Start of RECORDS FOR THIS EXERCISE

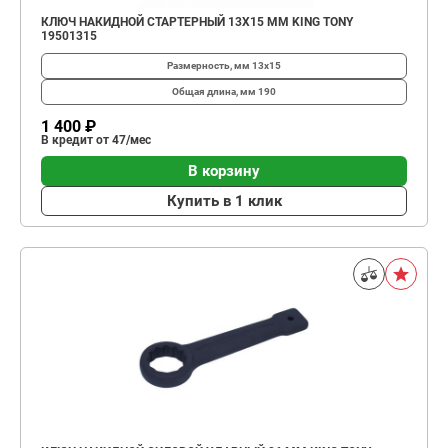
КЛЮЧ НАКИДНОЙ СТАРТЕРНЫЙ 13X15 ММ KING TONY
19501315
Размерность, мм
13х15
Общая длина, мм
190
1 400 ₽
В кредит от 47/мес
В корзину
Купить в 1 клик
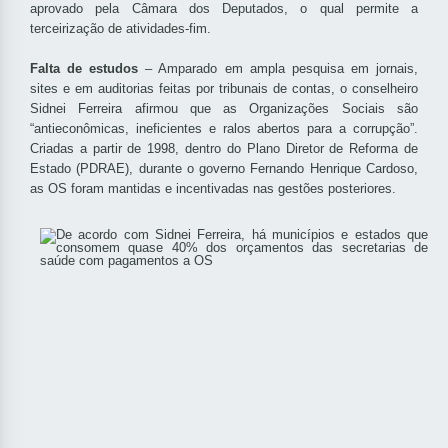
aprovado pela Câmara dos Deputados, o qual permite a
terceirização de atividades-fim.
Falta de estudos
– Amparado em ampla pesquisa em jornais,
sites e em auditorias feitas por tribunais de contas, o conselheiro
Sidnei Ferreira afirmou que as Organizações Sociais são
“antieconômicas, ineficientes e ralos abertos para a corrupção”.
Criadas a partir de 1998, dentro do Plano Diretor de Reforma de
Estado (PDRAE), durante o governo Fernando Henrique Cardoso,
as OS foram mantidas e incentivadas nas gestões posteriores.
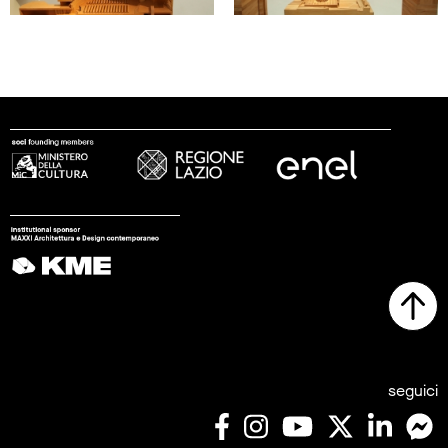
seguici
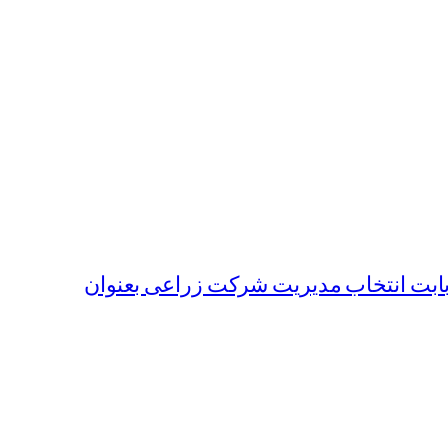
بابت انتخاب مدیریت شرکت زراعی بعنوان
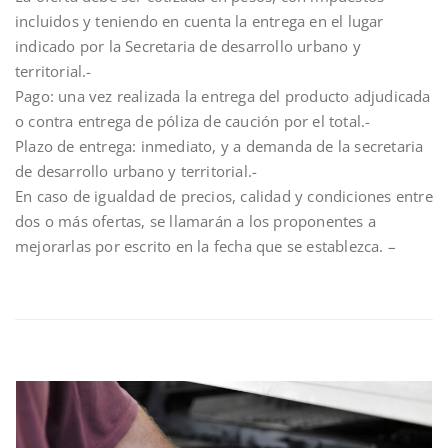
incluidos y teniendo en cuenta la entrega en el lugar
indicado por la Secretaria de desarrollo urbano y
territorial.-
Pago: una vez realizada la entrega del producto adjudicada
o contra entrega de póliza de caución por el total.-
Plazo de entrega: inmediato, y a demanda de la secretaria
de desarrollo urbano y territorial.-
En caso de igualdad de precios, calidad y condiciones entre
dos o más ofertas, se llamarán a los proponentes a
mejorarlas por escrito en la fecha que se establezca. –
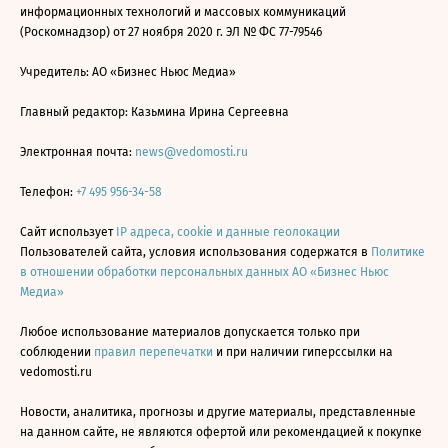
информационных технологий и массовых коммуникаций
(Роскомнадзор) от 27 ноября 2020 г. ЭЛ № ФС 77-79546
Учредитель: АО «Бизнес Ньюс Медиа»
Главный редактор: Казьмина Ирина Сергеевна
Электронная почта:
news@vedomosti.ru
Телефон:
+7 495 956-34-58
Сайт использует
IP адреса, cookie и данные геолокации
Пользователей сайта, условия использования содержатся в
Политике
в отношении обработки персональных данных АО «Бизнес Ньюс
Медиа»
Любое использование материалов допускается только при
соблюдении
правил перепечатки
и при наличии гиперссылки на
vedomosti.ru
Новости, аналитика, прогнозы и другие материалы, представленные
на данном сайте, не являются офертой или рекомендацией к покупке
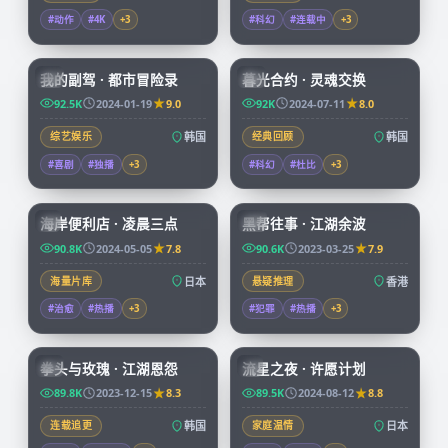
#动作
#4K
+
3
#科幻
#连载中
+
3
56:16
99:50
我的副驾 · 都市冒险录
暮光合约 · 灵魂交换
KR
KR
92.5K
2024-01-19
9.0
92K
2024-07-11
8.0
综艺娱乐
韩国
经典回顾
韩国
#喜剧
#独播
+
3
#科幻
#杜比
+
3
52:28
99:41
海岸便利店 · 凌晨三点
黑帮往事 · 江湖余波
JP
HK
90.8K
2024-05-05
7.8
90.6K
2023-03-25
7.9
海量片库
日本
悬疑推理
香港
#治愈
#热播
+
3
#犯罪
#热播
+
3
99:48
99:55
拳头与玫瑰 · 江湖恩怨
流星之夜 · 许愿计划
KR
JP
89.8K
2023-12-15
8.3
89.5K
2024-08-12
8.8
连载追更
韩国
家庭温情
日本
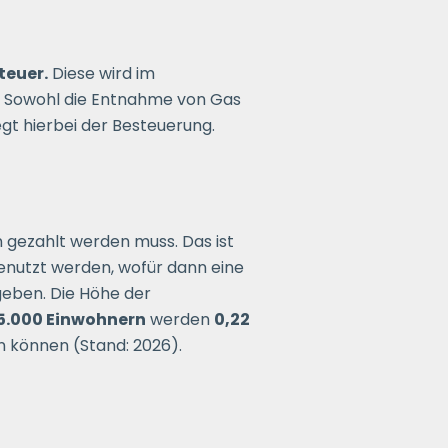
teuer.
Diese wird im
). Sowohl die Entnahme von Gas
gt hierbei der Besteuerung.
gezahlt werden muss. Das ist
enutzt werden, wofür dann eine
geben. Die Höhe der
5.000 Einwohnern
werden
0,22
n können (Stand: 2026).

End of RECORDS FOR THIS EXERCISE

■ YOUR TASK ■
How many lines of the entries above contain the string "Бизнес"? Case counts, and the reply should be only the number.

■ OUTPUT BELOW ■
2